**EXTRACT**:
==============================
Auto Scaling
Per-workload autoscaling for Kubernetes pods and standalone Docker containers, from one policy surface.
Auto Scaling turns KubeWatch from an observability product into an observability plus control product. Alongside watching your workloads, it can scale them. You set a per-workload policy (thresholds, replica bounds, cooldowns) and the Scaling-Engine acts on the same metrics you already see on your dashboards.
The same policy model backs both runtimes, but what happens underneath differs sharply:
| Kubernetes mode | Docker mode | |
|---|---|---|
| Native primitive | HorizontalPodAutoscaler + Karpenter NodePool | None. KubeWatch is the orchestrator |
| What KubeWatch writes | Native API objects (declarative) | Direct Docker Engine API calls |
| Who executes the scale | The cluster's own controllers | The KubeWatch agent, on the host |
| Traffic routing on scale-out | Service / kube-proxy (already exists) | KubeWatch-managed load balancer |
| If KubeWatch is down | HPA keeps working as a native object | Scaling pauses; running containers keep serving |
Creating a policy
Navigate to Auto Scaling, then New policy:
| Field | Description | Example |
|---|---|---|
| Name | Human-readable policy name | checkout-api autoscaler |
| Runtime | Kubernetes or Docker (sets the strategy) | kubernetes |
| Target | namespace/deployment (K8s) or host-pool/group (Docker) | prod/checkout-api |
| CPU target % | Desired average CPU utilization | 70 |
| Memory target % | Desired average memory utilization (optional) | 75 |
| Min / Max replicas | Hard floor and ceiling, the blast-radius cap | 2 / 10 |
| Step size | Replicas added or removed per action | 1 |
| Scale-up / Scale-down cooldown | Minimum time between actions, asymmetric by default | 30s / 300s |
| Node-pressure target % | Kubernetes only. Drives a Karpenter NodePool (if installed) | 80 |
| Max replicas per host | Docker only. Caps replicas of a group on any one host | 2 |
| Require approval | Hold each action for human approval before it executes | off |
New policies start in dry-run (see below). Cooldowns default to an asymmetric pattern, quick to scale up and slow to scale down, because reacting late to a load spike is worse than keeping a spare replica around a few extra minutes.
Dry-run first
Every policy can run with dry_run on: the Scaling-Engine evaluates the thresholds against live data and records exactly what it would do, including the rendered HorizontalPodAutoscaler YAML or the docker.scale command and chosen host, but applies nothing. This is the recommended first week of any policy's life. When you are confident, toggle Go live.
Kubernetes: HPA and Karpenter
For a live Kubernetes policy, KubeWatch renders a standard autoscaling/v2 HorizontalPodAutoscaler (and a Karpenter NodePool when a node-pressure target is set) and the in-cluster agent server-side-applies it with the kubewatch-scaling-engine field manager. The cluster's own HPA controller then moves the replica count. KubeWatch never writes the replica count directly, so it never fights the HPA, and scaling keeps working even if KubeWatch is unreachable.
==============================
**EXERCISE 1**: State whether each statement agrees with the Auto Scaling text, answering yes or no and quoting the deciding words: (a) In Docker mode, KubeWatch acts as the orchestrator; (b) new policies begin live rather than in dry-run; (c) in Kubernetes mode, KubeWatch writes the replica count directly.
**EXERCISE 2**: Reproduce the stretch of the Auto Scaling text from "Auto Scaling turns" through "on your dashboards.".
The lines that come after this point are separate material and are not part of the Auto Scaling text.

**EXTRACTED DATA**:
==============================
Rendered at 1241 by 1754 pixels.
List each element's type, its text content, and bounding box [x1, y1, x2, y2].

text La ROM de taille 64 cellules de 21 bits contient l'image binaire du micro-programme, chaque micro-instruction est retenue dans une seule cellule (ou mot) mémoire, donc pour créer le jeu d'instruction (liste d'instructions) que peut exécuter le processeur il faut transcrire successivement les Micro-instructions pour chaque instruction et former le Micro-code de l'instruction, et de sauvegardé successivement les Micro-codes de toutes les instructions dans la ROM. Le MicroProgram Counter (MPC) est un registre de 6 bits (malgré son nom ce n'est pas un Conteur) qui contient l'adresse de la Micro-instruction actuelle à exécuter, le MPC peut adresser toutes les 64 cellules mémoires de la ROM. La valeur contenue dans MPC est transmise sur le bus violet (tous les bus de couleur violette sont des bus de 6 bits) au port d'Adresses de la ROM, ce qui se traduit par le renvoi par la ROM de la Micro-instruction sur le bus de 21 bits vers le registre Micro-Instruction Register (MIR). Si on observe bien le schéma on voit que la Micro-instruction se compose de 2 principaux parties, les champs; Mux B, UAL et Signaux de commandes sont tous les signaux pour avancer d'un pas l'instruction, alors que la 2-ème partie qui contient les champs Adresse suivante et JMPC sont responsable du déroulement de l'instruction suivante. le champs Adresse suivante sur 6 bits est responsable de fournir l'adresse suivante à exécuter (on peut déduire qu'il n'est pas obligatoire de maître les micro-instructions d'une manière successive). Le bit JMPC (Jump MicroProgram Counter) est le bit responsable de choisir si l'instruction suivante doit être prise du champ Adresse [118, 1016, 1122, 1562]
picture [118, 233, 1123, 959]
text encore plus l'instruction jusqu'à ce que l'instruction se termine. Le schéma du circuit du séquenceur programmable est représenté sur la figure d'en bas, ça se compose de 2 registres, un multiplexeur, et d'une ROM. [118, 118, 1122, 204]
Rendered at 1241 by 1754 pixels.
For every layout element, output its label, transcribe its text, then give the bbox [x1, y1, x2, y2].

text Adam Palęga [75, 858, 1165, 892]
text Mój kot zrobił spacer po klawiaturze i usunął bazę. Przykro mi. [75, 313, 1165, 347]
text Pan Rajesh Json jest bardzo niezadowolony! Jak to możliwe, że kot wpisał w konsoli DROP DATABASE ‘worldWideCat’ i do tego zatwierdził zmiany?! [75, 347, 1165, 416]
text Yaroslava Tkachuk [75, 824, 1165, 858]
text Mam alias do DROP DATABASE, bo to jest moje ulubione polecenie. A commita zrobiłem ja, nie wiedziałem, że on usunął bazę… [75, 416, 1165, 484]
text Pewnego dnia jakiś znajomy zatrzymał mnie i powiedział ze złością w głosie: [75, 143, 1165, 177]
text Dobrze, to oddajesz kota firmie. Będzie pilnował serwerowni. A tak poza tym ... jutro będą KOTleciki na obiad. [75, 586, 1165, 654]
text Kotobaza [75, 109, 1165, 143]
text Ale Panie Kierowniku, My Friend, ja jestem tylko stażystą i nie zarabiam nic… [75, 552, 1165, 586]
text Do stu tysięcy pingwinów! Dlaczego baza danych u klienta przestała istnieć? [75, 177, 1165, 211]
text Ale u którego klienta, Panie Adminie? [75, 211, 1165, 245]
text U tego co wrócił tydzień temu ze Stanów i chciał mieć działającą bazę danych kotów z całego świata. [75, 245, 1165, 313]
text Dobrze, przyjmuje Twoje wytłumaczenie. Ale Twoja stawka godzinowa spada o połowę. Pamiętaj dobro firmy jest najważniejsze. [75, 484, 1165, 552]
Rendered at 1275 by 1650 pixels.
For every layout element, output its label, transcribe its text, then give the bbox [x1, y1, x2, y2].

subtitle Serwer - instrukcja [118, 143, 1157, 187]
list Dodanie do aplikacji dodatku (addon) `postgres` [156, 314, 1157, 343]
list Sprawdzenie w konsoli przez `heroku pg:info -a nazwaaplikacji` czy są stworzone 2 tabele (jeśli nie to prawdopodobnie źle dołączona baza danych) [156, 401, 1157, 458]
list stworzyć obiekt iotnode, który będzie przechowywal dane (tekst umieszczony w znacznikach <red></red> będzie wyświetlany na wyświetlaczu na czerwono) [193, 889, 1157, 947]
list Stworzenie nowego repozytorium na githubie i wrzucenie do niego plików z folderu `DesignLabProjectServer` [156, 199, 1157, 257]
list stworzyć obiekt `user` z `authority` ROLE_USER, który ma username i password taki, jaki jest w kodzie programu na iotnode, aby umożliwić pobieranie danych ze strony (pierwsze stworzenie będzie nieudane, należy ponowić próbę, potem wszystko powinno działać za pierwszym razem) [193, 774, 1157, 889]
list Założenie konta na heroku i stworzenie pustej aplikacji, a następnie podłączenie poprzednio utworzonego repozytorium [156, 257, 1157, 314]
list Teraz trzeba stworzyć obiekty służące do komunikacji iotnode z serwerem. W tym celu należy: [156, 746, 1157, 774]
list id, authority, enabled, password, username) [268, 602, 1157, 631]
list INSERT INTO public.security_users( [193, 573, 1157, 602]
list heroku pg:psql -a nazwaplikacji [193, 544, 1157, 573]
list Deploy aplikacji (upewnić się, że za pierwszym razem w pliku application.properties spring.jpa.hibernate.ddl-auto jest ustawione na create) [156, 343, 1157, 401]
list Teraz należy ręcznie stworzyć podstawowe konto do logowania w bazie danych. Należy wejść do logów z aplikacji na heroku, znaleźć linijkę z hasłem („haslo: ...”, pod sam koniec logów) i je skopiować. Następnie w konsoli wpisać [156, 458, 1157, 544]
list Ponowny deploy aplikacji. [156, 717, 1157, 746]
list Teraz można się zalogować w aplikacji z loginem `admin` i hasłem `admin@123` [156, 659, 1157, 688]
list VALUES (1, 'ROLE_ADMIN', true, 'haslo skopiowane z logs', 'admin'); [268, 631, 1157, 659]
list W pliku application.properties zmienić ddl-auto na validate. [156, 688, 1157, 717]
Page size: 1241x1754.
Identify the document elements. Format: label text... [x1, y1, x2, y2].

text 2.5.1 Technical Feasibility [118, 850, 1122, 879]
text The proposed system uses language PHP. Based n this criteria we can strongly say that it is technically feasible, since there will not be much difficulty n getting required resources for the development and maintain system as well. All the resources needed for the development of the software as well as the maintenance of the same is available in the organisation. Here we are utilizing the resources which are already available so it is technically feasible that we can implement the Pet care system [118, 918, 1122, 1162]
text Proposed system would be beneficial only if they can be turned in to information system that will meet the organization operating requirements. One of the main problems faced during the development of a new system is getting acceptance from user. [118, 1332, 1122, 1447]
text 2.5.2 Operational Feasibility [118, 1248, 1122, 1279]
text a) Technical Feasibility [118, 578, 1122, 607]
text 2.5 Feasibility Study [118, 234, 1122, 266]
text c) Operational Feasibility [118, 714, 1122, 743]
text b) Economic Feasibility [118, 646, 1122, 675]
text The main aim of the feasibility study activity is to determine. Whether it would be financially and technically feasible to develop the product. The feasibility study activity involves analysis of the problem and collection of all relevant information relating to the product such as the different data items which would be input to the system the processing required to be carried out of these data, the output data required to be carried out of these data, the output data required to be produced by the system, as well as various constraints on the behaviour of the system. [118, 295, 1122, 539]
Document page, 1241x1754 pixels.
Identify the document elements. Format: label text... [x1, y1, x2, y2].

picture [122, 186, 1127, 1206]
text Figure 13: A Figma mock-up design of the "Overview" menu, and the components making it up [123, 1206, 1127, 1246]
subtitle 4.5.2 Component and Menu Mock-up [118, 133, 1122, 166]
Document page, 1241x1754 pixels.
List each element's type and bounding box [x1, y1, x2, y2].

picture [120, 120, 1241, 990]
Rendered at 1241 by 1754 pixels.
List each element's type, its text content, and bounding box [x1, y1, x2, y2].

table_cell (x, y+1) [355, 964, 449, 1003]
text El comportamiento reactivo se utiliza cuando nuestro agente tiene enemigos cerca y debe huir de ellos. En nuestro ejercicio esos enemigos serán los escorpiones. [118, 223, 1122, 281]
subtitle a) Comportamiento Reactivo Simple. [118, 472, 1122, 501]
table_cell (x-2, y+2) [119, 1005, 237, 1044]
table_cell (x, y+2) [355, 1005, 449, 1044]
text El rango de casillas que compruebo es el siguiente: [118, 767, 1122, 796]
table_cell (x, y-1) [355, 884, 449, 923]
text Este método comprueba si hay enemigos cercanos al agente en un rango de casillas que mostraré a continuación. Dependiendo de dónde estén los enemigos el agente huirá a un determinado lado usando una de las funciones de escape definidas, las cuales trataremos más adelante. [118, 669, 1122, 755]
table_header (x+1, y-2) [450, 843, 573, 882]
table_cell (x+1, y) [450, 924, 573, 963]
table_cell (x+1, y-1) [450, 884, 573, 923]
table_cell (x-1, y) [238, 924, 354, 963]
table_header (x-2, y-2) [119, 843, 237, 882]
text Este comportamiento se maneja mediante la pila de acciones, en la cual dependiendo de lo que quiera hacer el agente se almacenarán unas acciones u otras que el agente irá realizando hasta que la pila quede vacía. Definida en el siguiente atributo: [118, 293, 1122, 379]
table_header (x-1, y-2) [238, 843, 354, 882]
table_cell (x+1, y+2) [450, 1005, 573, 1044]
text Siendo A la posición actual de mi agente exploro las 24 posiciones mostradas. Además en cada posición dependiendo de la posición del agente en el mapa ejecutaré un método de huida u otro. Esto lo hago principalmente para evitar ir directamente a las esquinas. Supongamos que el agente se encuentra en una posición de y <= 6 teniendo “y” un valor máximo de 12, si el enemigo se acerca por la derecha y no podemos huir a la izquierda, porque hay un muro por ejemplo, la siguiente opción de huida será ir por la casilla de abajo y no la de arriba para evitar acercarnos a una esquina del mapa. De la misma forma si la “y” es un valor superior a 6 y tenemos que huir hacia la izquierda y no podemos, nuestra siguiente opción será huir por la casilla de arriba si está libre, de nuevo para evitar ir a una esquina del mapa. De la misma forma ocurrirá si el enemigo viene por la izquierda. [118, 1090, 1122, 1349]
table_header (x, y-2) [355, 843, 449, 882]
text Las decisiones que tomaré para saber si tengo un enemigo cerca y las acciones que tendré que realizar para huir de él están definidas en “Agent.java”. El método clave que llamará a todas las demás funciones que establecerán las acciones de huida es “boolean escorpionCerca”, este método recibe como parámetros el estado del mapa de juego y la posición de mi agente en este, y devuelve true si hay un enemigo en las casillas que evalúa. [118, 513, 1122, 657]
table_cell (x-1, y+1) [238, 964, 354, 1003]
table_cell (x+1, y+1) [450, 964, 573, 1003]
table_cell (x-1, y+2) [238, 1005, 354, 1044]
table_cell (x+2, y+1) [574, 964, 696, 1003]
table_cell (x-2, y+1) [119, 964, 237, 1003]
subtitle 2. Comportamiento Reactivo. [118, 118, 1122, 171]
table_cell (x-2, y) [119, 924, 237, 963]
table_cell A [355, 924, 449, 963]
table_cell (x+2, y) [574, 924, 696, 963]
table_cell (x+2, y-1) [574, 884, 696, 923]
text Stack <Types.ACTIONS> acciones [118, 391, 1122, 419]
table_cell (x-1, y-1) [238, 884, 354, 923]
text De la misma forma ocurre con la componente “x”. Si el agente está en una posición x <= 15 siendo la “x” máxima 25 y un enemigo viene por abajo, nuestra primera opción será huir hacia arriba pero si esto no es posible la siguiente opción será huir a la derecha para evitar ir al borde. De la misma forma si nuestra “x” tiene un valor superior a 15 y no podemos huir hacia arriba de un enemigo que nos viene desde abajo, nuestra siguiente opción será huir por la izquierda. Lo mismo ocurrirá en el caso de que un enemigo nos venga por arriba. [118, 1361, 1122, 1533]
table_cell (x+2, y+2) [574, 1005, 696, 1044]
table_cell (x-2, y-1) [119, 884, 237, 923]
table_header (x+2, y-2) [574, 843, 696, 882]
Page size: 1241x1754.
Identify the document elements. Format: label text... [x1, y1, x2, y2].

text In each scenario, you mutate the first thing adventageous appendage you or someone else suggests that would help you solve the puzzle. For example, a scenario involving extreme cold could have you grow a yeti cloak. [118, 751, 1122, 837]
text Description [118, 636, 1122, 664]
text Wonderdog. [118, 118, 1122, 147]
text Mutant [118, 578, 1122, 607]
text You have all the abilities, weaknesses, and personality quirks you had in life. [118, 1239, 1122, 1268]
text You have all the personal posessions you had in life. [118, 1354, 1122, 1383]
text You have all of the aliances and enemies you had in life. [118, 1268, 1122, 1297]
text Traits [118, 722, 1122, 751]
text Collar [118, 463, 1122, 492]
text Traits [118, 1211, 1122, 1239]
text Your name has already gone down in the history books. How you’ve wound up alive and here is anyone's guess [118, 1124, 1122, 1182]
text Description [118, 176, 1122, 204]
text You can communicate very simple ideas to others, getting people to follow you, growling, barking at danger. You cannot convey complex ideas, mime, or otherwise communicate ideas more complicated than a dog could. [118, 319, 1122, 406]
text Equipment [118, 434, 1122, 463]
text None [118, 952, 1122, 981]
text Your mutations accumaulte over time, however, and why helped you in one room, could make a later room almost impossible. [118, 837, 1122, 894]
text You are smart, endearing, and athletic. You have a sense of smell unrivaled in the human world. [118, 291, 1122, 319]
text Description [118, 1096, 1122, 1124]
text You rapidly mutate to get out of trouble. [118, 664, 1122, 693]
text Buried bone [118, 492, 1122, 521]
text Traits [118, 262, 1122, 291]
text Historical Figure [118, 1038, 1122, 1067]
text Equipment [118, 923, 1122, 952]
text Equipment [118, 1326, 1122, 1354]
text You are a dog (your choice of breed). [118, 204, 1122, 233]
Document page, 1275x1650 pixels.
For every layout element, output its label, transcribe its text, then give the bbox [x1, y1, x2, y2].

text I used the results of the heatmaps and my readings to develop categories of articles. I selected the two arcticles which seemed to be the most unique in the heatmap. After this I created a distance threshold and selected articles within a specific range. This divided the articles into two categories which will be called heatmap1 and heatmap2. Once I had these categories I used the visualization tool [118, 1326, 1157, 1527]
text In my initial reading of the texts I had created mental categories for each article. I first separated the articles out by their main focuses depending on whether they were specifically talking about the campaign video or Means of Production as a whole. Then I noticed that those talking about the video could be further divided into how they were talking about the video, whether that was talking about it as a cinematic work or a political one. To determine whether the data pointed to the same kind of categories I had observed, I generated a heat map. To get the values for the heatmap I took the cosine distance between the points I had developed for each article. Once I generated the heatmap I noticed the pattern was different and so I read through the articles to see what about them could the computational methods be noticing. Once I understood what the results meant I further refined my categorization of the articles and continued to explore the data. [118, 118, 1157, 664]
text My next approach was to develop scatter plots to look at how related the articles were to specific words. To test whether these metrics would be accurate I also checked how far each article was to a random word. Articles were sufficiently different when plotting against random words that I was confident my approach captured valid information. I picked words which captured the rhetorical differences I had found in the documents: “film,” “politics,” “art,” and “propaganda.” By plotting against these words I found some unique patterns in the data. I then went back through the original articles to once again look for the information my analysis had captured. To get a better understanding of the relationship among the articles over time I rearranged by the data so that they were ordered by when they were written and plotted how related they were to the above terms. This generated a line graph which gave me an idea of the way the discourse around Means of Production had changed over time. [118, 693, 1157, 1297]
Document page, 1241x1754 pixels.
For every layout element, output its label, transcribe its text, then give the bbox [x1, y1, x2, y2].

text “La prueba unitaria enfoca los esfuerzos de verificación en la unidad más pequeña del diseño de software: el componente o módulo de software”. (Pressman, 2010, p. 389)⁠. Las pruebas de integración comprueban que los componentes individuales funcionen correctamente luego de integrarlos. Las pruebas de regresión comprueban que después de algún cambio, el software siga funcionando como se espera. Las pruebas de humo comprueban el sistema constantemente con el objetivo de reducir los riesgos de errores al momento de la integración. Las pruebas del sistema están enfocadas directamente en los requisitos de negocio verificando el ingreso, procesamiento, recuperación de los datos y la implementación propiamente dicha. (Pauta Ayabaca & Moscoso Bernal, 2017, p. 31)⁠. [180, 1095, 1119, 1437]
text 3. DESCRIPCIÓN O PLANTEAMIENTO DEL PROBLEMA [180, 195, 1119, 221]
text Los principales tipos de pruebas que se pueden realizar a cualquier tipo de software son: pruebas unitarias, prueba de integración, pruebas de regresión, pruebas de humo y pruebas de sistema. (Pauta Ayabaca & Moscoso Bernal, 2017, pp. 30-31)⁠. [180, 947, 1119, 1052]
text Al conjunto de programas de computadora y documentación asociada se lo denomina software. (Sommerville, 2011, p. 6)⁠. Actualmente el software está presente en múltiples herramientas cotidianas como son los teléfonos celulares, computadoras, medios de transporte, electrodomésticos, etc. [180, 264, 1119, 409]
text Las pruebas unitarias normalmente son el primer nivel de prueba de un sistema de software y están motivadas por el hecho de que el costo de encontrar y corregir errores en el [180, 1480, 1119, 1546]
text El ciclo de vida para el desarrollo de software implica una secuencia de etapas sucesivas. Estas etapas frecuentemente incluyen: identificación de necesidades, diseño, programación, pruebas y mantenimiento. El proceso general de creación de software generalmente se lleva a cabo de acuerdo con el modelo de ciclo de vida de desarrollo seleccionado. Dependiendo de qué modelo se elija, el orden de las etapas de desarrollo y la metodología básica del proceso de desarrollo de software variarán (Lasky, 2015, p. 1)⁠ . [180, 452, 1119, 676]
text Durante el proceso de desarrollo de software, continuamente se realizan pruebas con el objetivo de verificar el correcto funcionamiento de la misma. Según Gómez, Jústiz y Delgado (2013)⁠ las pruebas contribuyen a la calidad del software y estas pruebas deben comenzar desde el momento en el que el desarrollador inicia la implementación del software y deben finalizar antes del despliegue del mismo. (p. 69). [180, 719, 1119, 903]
==============================
**FINAL RESULT 1**:
(a) Yes: "None. KubeWatch is the orchestrator"
(b) No: "New policies start in dry-run"
(c) No: "KubeWatch never writes the replica count directly"

**FINAL RESULT 2**:
Auto Scaling turns KubeWatch from an observability product into an observability plus control product. Alongside watching your workloads, it can scale them. You set a per-workload policy (thresholds, replica bounds, cooldowns) and the Scaling-Engine acts on the same metrics you already see on your dashboards.